Archives
21 décembre 2015

«La joie de Noël est l’une des plus grandes joies qui soient»

L’incessante quête matérielle des petits plaisirs nous éloigne de la vraie joie que chacun possède en soi, explique Frédéric Lenoir qui nous invite à prendre le temps de nous retrouver. Avant de privilégier le temps et le lien aux autres. Ce qui est bien le vrai sens de Noël.

Frédéric Lenoir photo
Selon Frédéric Lenoir, il faut savoir renoncer à de petits plaisirs pour atteindre l’accomplissement.

Notre société nous éloigne-t-elle de la joie de vivre?

Il suffit de voyager loin, en Afrique, en Asie, dans des petits villages où les gens n’ont que trois fois rien, pour s’apercevoir qu’ils sont souvent très joyeux. Très connectés à la nature, ils ne se compliquent pas la vie. Ici, nous jouissons d’un haut confort matériel. Et, du coup, nous sommes devant tellement de choses à faire, devant tant de choix, que nous avons le sentiment d’être en permanence épuisés. Nous courons après le temps qui ne cesse de nous échapper, sans que nous ayons la possibilité de savourer les choses. Or, la joie vient de là: du temps, de la disponibilité. Il faut être disponible à la joie, l’accueillir. Si vous marchez pressé dans une rue, en téléphonant et parfois en mangeant également, il n’y aura aucune joie. Faites le même trajet et regardez les feuilles magnifiques en automne ou la neige qui tombe, vous allez ressentir une vraie émotion.

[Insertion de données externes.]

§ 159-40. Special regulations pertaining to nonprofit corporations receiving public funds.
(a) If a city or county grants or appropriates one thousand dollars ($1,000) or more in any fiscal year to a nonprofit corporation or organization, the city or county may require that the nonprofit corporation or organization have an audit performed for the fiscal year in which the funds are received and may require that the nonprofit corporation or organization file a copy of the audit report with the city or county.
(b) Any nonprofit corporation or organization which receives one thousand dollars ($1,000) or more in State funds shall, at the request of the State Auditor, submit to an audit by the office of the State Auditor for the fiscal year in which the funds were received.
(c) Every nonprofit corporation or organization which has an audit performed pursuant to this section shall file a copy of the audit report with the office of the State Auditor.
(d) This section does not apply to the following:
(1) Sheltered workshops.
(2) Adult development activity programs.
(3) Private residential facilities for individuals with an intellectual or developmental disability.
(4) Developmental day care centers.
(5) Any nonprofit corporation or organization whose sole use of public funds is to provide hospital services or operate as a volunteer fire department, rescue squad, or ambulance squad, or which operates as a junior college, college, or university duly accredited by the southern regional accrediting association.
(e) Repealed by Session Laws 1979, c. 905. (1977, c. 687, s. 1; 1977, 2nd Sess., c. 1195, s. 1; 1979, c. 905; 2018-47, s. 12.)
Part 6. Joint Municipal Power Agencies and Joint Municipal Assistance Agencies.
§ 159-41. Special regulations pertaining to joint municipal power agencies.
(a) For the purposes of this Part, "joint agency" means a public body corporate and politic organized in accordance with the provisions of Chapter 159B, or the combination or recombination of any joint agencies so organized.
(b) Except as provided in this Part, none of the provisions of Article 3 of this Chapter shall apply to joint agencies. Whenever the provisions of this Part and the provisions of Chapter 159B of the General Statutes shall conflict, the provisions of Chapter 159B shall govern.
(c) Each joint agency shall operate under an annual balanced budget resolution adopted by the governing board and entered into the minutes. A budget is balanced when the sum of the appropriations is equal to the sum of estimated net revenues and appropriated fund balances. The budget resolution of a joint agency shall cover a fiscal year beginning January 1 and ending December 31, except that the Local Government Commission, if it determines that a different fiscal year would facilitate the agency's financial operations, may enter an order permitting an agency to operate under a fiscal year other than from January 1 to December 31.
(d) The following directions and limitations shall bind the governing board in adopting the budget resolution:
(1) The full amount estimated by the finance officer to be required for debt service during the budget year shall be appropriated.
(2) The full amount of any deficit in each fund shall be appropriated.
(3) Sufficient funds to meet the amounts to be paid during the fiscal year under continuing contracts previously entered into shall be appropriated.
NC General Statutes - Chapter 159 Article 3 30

Cela demande de distinguer les petits plaisirs accumulés des grandes joies. Et donc trouver qui l’on est. Est-ce si facile?

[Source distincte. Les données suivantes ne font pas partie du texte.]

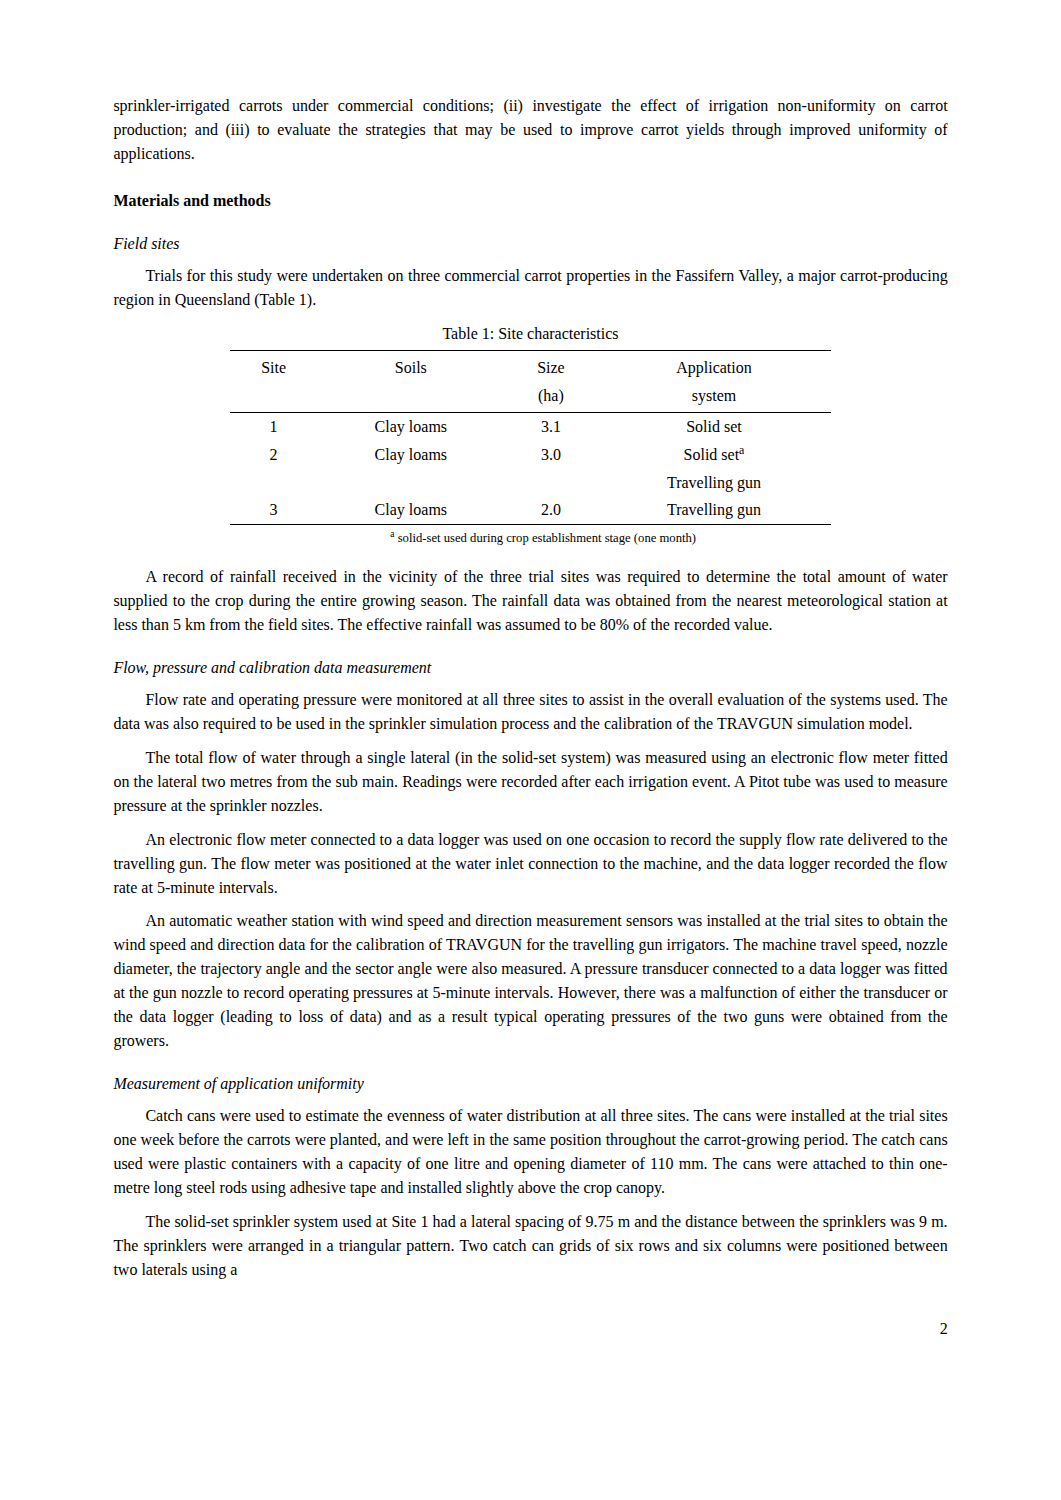sprinkler-irrigated carrots under commercial conditions; (ii) investigate the effect of irrigation non-uniformity on carrot production; and (iii) to evaluate the strategies that may be used to improve carrot yields through improved uniformity of applications.
Materials and methods
Field sites
Trials for this study were undertaken on three commercial carrot properties in the Fassifern Valley, a major carrot-producing region in Queensland (Table 1).
Table 1: Site characteristics
| Site | Soils | Size | Application |
| --- | --- | --- | --- |
| | | (ha) | system |
| 1 | Clay loams | 3.1 | Solid set |
| 2 | Clay loams | 3.0 | Solid set a |
| | | | Travelling gun |
| 3 | Clay loams | 2.0 | Travelling gun |
a solid-set used during crop establishment stage (one month)
A record of rainfall received in the vicinity of the three trial sites was required to determine the total amount of water supplied to the crop during the entire growing season. The rainfall data was obtained from the nearest meteorological station at less than 5 km from the field sites. The effective rainfall was assumed to be 80% of the recorded value.
Flow, pressure and calibration data measurement
Flow rate and operating pressure were monitored at all three sites to assist in the overall evaluation of the systems used. The data was also required to be used in the sprinkler simulation process and the calibration of the TRAVGUN simulation model.
The total flow of water through a single lateral (in the solid-set system) was measured using an electronic flow meter fitted on the lateral two metres from the sub main. Readings were recorded after each irrigation event. A Pitot tube was used to measure pressure at the sprinkler nozzles.
An electronic flow meter connected to a data logger was used on one occasion to record the supply flow rate delivered to the travelling gun. The flow meter was positioned at the water inlet connection to the machine, and the data logger recorded the flow rate at 5-minute intervals.
An automatic weather station with wind speed and direction measurement sensors was installed at the trial sites to obtain the wind speed and direction data for the calibration of TRAVGUN for the travelling gun irrigators. The machine travel speed, nozzle diameter, the trajectory angle and the sector angle were also measured. A pressure transducer connected to a data logger was fitted at the gun nozzle to record operating pressures at 5-minute intervals. However, there was a malfunction of either the transducer or the data logger (leading to loss of data) and as a result typical operating pressures of the two guns were obtained from the growers.
Measurement of application uniformity
Catch cans were used to estimate the evenness of water distribution at all three sites. The cans were installed at the trial sites one week before the carrots were planted, and were left in the same position throughout the carrot-growing period. The catch cans used were plastic containers with a capacity of one litre and opening diameter of 110 mm. The cans were attached to thin one-metre long steel rods using adhesive tape and installed slightly above the crop canopy.
The solid-set sprinkler system used at Site 1 had a lateral spacing of 9.75 m and the distance between the sprinklers was 9 m. The sprinklers were arranged in a triangular pattern. Two catch can grids of six rows and six columns were positioned between two laterals using a
2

Bien souvent on cherche le bonheur à travers le plaisir. Ce qui est bien. Mais le plaisir est une expérience liée à la survie. On satisfait un besoin. Si l’on n’avait pas de plaisir à boire, on ne boirait pas et on serait déshydraté. La joie me paraît liée à quelque chose de beaucoup plus profond: l’accomplissement. C’est parce que l’on grandit, que l’on s’améliore, que l’on comprend quelque chose, que l’on dépasse une difficulté, que nous sommes dans la joie. La joie est une victoire, une plénitude. Ne rechercher que les petits plaisirs nous empêche d’y parvenir. Et cela est vrai dans notre vie sexuelle, sentimentale, professionnelle, à tous les niveaux. Il faut parfois savoir renoncer à de petits plaisirs pour avoir accès à des joies beaucoup plus grandes, profondes.

Un exemple?

J’ai un neveu qui joue de la guitare. Il adore ça, rêve de devenir professionnel, et en même temps ne fait que grattouiller de temps en temps. Il a de petits plaisirs. Mais il n’éprouve pas les grandes joies de celui qui s’est entraîné quatre heures par jour et qui a franchi suffisamment d’étapes à force d’efforts. La joie durable nécessite de se changer soi-même. Certaines personnes éprouvent naturellement une joie de vivre. Mais elle peut aussi être développée. Pour cela, il faut enlever les obstacles qui l’empêchent de rayonner. La joie est toujours là comme une source. Simplement il faut ôter les cailloux qui l’empêchent de jaillir: nos peurs, notre manque de confiance en soi, notre peur d’être rejeté, abandonné. Nous avons peur d’être nous-mêmes, et nous nous mettons des barrières qui nous contraignent.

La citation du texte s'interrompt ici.